WORK TO COMPLETE
Word for word, restate the data that follows, omitting the images.

*** PROVIDED MATERIAL

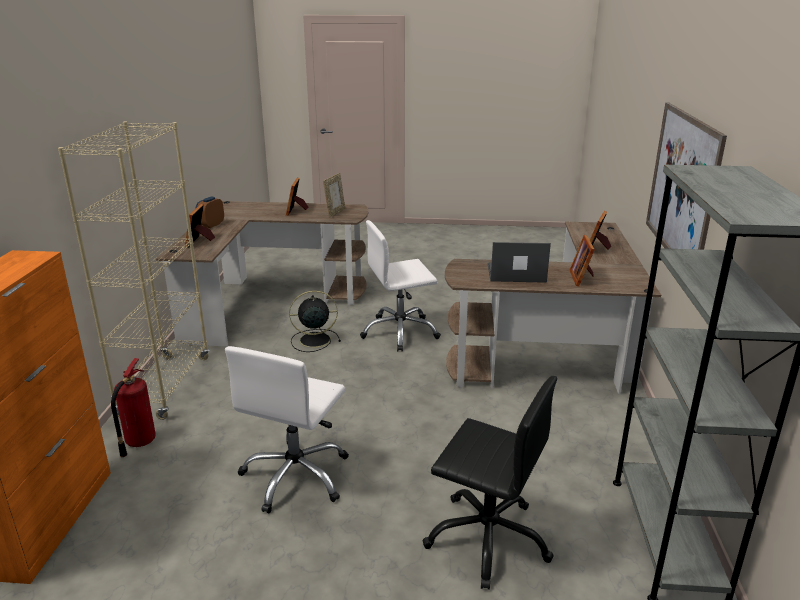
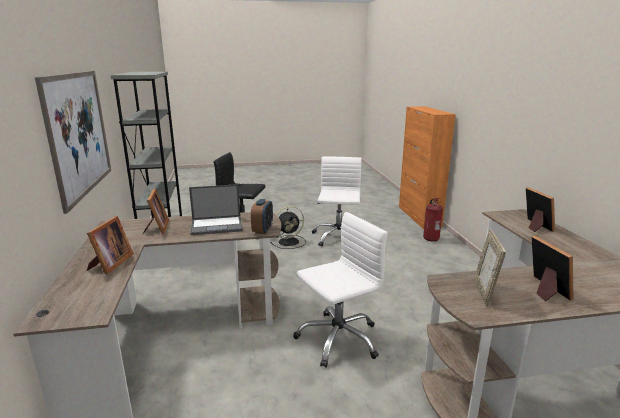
camera: 165 degrees right, 5 degrees down
beige bookcase [58,121,209,420] -> none
alarm clock [196,197,224,228] -> alarm clock moved to [251,199,273,234]
black fan [289,290,341,352] -> black fan moved to [270,206,306,249]

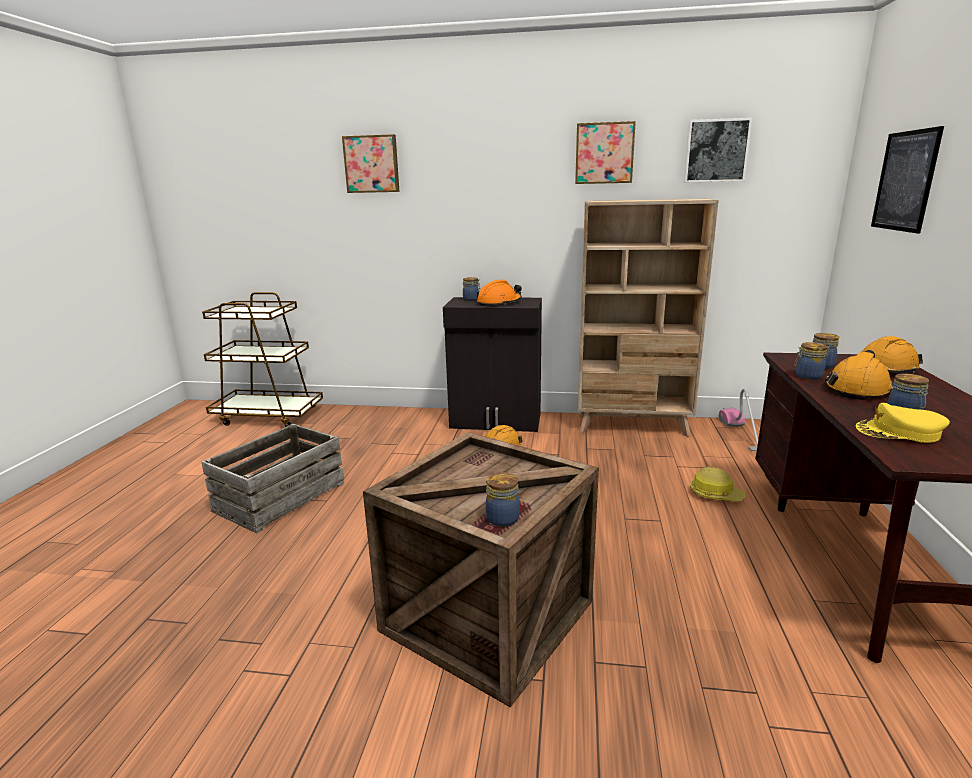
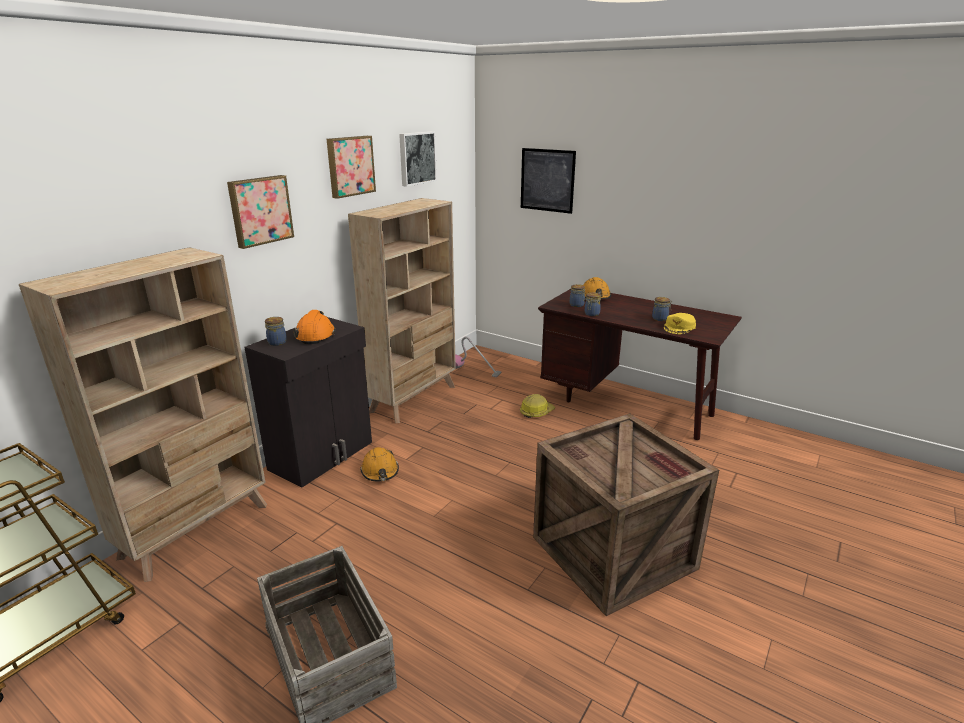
camera: 65 degrees left, 5 degrees up
picture [342,134,399,193] -> picture moved to [227,175,294,249]
jar [486,472,520,527] -> none
orange hard hat [825,352,893,400] -> none
none -> beige bookcase [19,247,267,582]

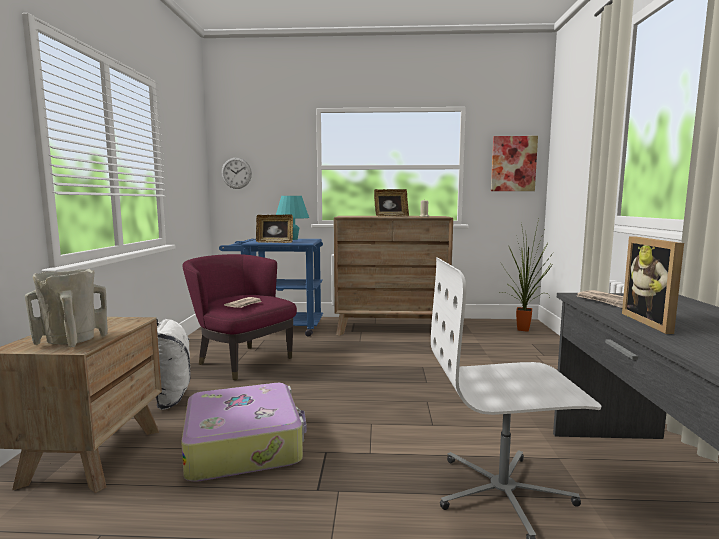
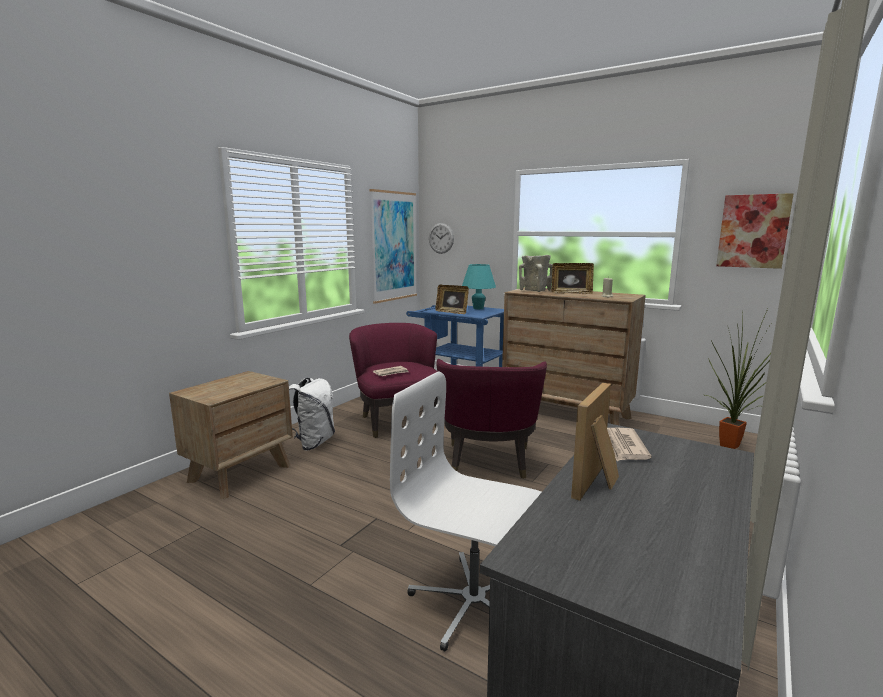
camera: 30 degrees right, 5 degrees up
beige vase [25,269,108,348] -> beige vase moved to [519,255,553,292]
suitcase [181,383,307,482] -> none
none -> picture [370,189,417,304]
none -> purple armchair [436,359,547,479]

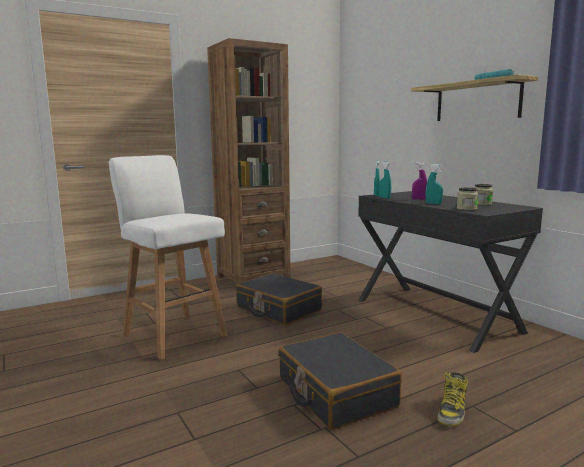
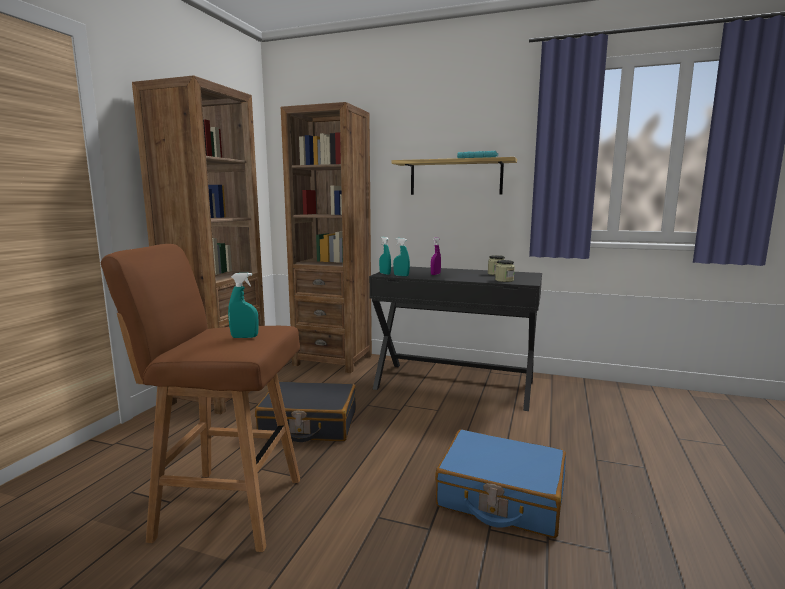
camera: 40 degrees left, 0 degrees up
white stool [108,155,227,360] -> brown stool [101,244,300,552]
black suitcase [279,332,402,430] -> blue suitcase [435,430,566,538]
turquoise spray bottle [426,164,443,204] -> turquoise spray bottle moved to [228,273,259,338]
boot [438,372,468,426] -> none
none -> brown bookcase [281,102,372,373]

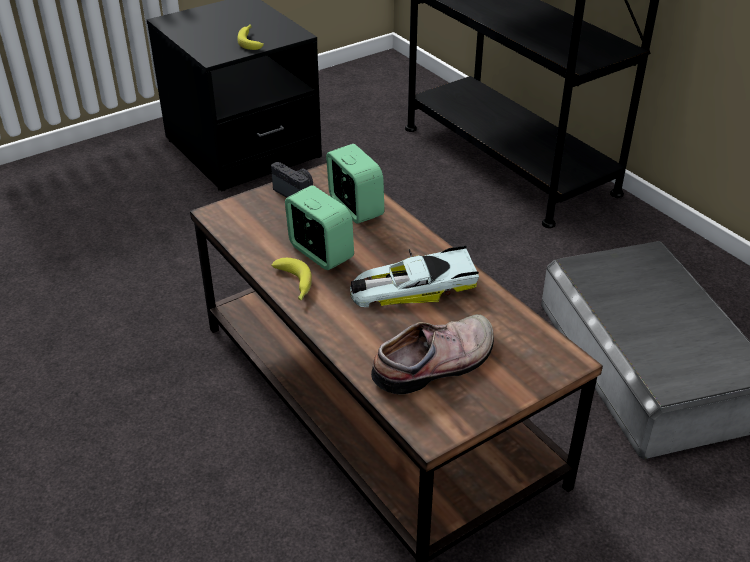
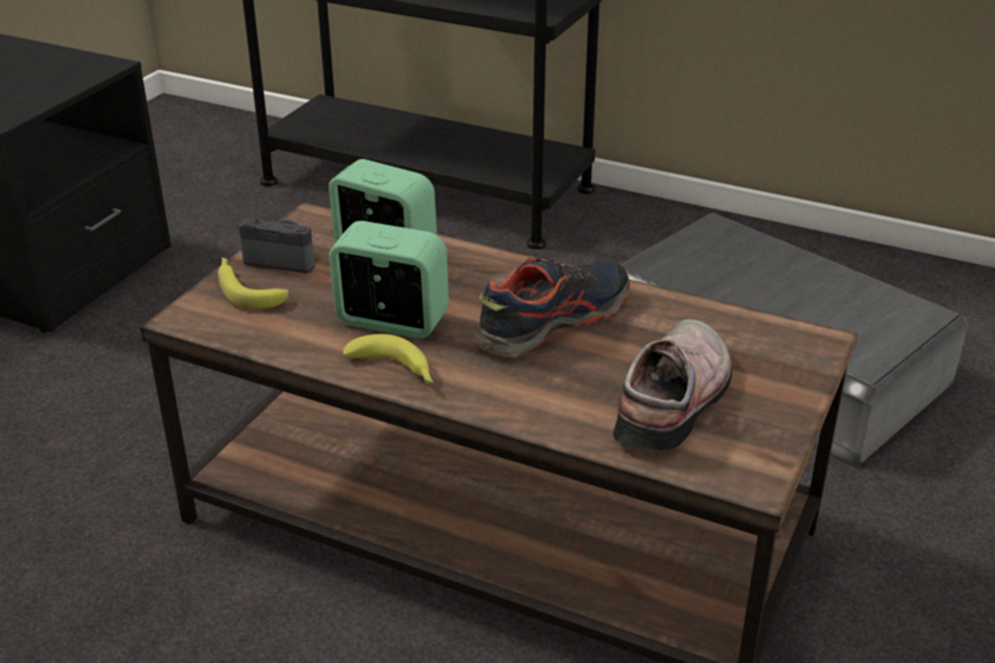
camera: 30 degrees left, 5 degrees down
banana [237,24,264,50] -> banana moved to [218,258,289,309]
toy car [350,246,479,307] -> shoe [475,257,630,358]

******

ANSWER SECTION
camera: 165 degrees right, 5 degrees down
beige bookcase [58,121,209,420] -> none
alarm clock [196,197,224,228] -> alarm clock moved to [251,199,273,234]
black fan [289,290,341,352] -> black fan moved to [270,206,306,249]

camera: 65 degrees left, 5 degrees up
picture [342,134,399,193] -> picture moved to [227,175,294,249]
jar [486,472,520,527] -> none
orange hard hat [825,352,893,400] -> none
none -> beige bookcase [19,247,267,582]

camera: 30 degrees right, 5 degrees up
beige vase [25,269,108,348] -> beige vase moved to [519,255,553,292]
suitcase [181,383,307,482] -> none
none -> picture [370,189,417,304]
none -> purple armchair [436,359,547,479]

camera: 40 degrees left, 0 degrees up
white stool [108,155,227,360] -> brown stool [101,244,300,552]
black suitcase [279,332,402,430] -> blue suitcase [435,430,566,538]
turquoise spray bottle [426,164,443,204] -> turquoise spray bottle moved to [228,273,259,338]
boot [438,372,468,426] -> none
none -> brown bookcase [281,102,372,373]

camera: 30 degrees left, 5 degrees down
banana [237,24,264,50] -> banana moved to [218,258,289,309]
toy car [350,246,479,307] -> shoe [475,257,630,358]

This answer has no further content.